Your instructions:
Restate all the entries exactly as they appear, apart from the pictures.

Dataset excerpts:
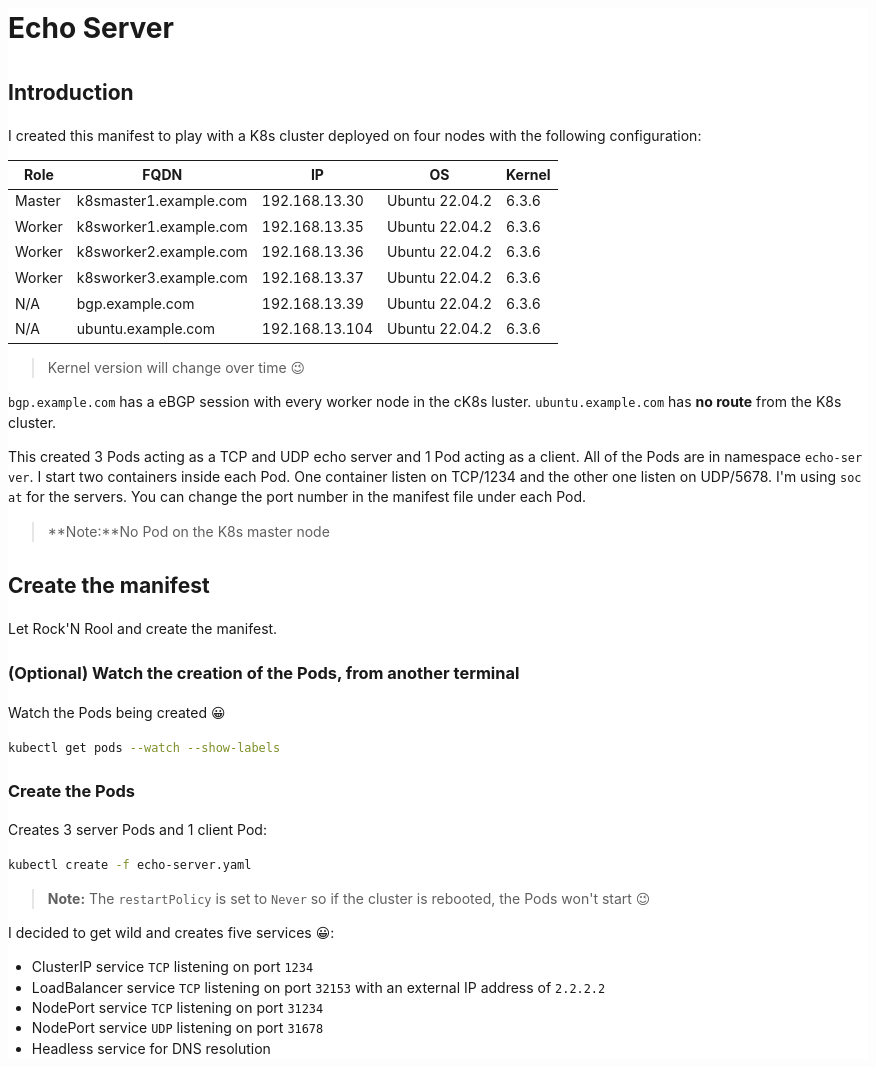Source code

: # Echo Server
## Introduction
I created this manifest to play with a K8s cluster deployed on four nodes with the following configuration:

|Role|FQDN|IP|OS|Kernel|
|----|----|----|----|----|
|Master|k8smaster1.example.com|192.168.13.30|Ubuntu 22.04.2|6.3.6|
|Worker|k8sworker1.example.com|192.168.13.35|Ubuntu 22.04.2|6.3.6|
|Worker|k8sworker2.example.com|192.168.13.36|Ubuntu 22.04.2|6.3.6|
|Worker|k8sworker3.example.com|192.168.13.37|Ubuntu 22.04.2|6.3.6|
|N/A|bgp.example.com|192.168.13.39|Ubuntu 22.04.2|6.3.6|
|N/A|ubuntu.example.com|192.168.13.104|Ubuntu 22.04.2|6.3.6|

>Kernel version will change over time 😉

`bgp.example.com` has a eBGP session with every worker node in the cK8s luster.
`ubuntu.example.com` has **no route** from the K8s cluster.

This created 3 Pods acting as a TCP and UDP echo server and 1 Pod acting as a client. All of the Pods are in namespace `echo-server`. I start two containers inside each Pod. One container listen on TCP/1234 and the other one listen on UDP/5678. I'm using `socat` for the servers. You can change the port number in the manifest file under each Pod.

>**Note:**No Pod on the K8s master node

## Create the manifest
Let Rock'N Rool and create the manifest.

### (Optional) Watch the creation of the Pods, from another terminal
Watch the Pods being created 😀
```sh
kubectl get pods --watch --show-labels
```

### Create the Pods
Creates 3 server Pods and 1 client Pod:
```sh
kubectl create -f echo-server.yaml
```

>**Note:** The `restartPolicy` is set to `Never` so if the cluster is rebooted, the Pods won't start 😉

I decided to get wild and creates five services 😀:
- ClusterIP service `TCP` listening on port `1234`
- LoadBalancer service `TCP` listening on port `32153` with an external IP address of `2.2.2.2`
- NodePort service `TCP` listening on port `31234`
- NodePort service `UDP` listening on port `31678`
- Headless service for DNS resolution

Response below:
Source code

: # Echo Server
## Introduction
I created this manifest to play with a K8s cluster deployed on four nodes with the following configuration:

|Role|FQDN|IP|OS|Kernel|
|----|----|----|----|----|
|Master|k8smaster1.example.com|192.168.13.30|Ubuntu 22.04.2|6.3.6|
|Worker|k8sworker1.example.com|192.168.13.35|Ubuntu 22.04.2|6.3.6|
|Worker|k8sworker2.example.com|192.168.13.36|Ubuntu 22.04.2|6.3.6|
|Worker|k8sworker3.example.com|192.168.13.37|Ubuntu 22.04.2|6.3.6|
|N/A|bgp.example.com|192.168.13.39|Ubuntu 22.04.2|6.3.6|
|N/A|ubuntu.example.com|192.168.13.104|Ubuntu 22.04.2|6.3.6|

>Kernel version will change over time 😉

`bgp.example.com` has a eBGP session with every worker node in the cK8s luster.
`ubuntu.example.com` has **no route** from the K8s cluster.

This created 3 Pods acting as a TCP and UDP echo server and 1 Pod acting as a client. All of the Pods are in namespace `echo-server`. I start two containers inside each Pod. One container listen on TCP/1234 and the other one listen on UDP/5678. I'm using `socat` for the servers. You can change the port number in the manifest file under each Pod.

>**Note:**No Pod on the K8s master node

## Create the manifest
Let Rock'N Rool and create the manifest.

### (Optional) Watch the creation of the Pods, from another terminal
Watch the Pods being created 😀
```sh
kubectl get pods --watch --show-labels
```

### Create the Pods
Creates 3 server Pods and 1 client Pod:
```sh
kubectl create -f echo-server.yaml
```

>**Note:** The `restartPolicy` is set to `Never` so if the cluster is rebooted, the Pods won't start 😉

I decided to get wild and creates five services 😀:
- ClusterIP service `TCP` listening on port `1234`
- LoadBalancer service `TCP` listening on port `32153` with an external IP address of `2.2.2.2`
- NodePort service `TCP` listening on port `31234`
- NodePort service `UDP` listening on port `31678`
- Headless service for DNS resolution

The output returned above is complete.